Article

Vestibular Labyrinth Contributions to Human Whole-Body Motion Discrimination

Departments of Otology and Laryngology and Neurology, Harvard Medical School, and Jenks Vestibular Physiology Laboratory, Massachusetts Eye and Ear Infirmary, Boston, Massachusetts 02114.
The Journal of Neuroscience : The Official Journal of the Society for Neuroscience (Impact Factor: 6.34). 09/2012; 32(39):13537-42. DOI: 10.1523/JNEUROSCI.2157-12.2012
Source: PubMed

ABSTRACT

To assess the contributions of the vestibular system to whole-body motion discrimination in the dark, we measured direction recognition thresholds as a function of frequency for yaw rotation, superior-inferior translation ("z-translation"), interaural translation ("y-translation"), and roll tilt for 14 normal subjects and for 3 patients following total bilateral vestibular ablation.

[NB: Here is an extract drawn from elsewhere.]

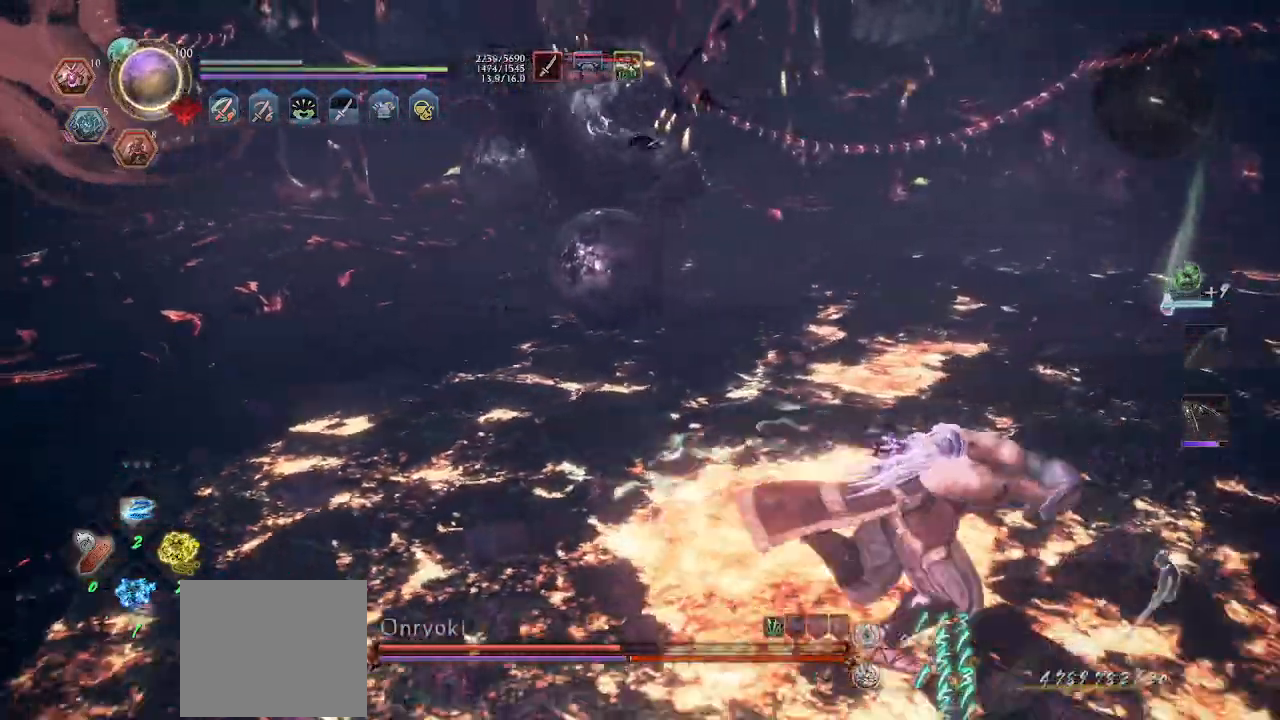
{"buttons": ["CROSS"], "left_stick": "right", "events": []}
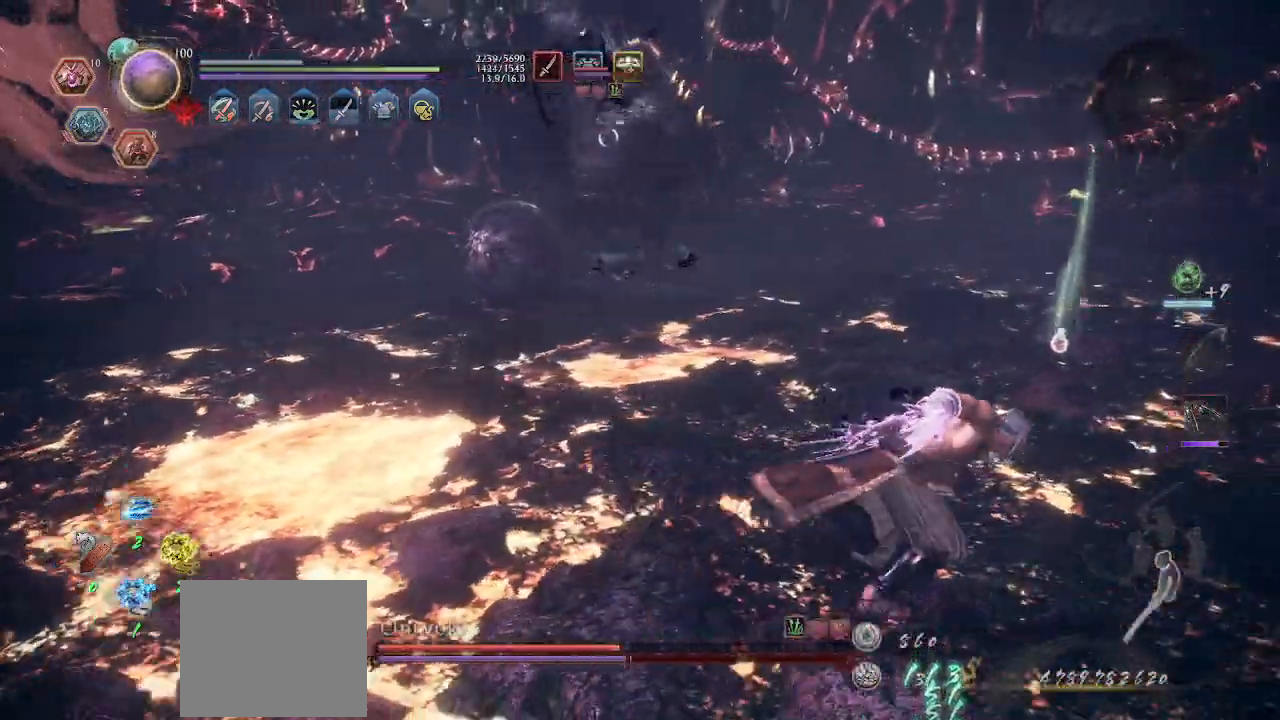
{"buttons": ["CROSS", "L1"], "left_stick": "right", "events": [[233, "L1", "down"]]}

The patients had significantly higher average threshold measurements than normal (p < 0.01) for yaw rotation (depending upon frequency, 5.4× to 15.7× greater), z-translation (8.3× to 56.8× greater), y-translation (1.7× to 4.5× greater), and roll tilt (1.3× to 3.0× greater)-establishing the predominant contributions of the vestibular system for these motions in the dark.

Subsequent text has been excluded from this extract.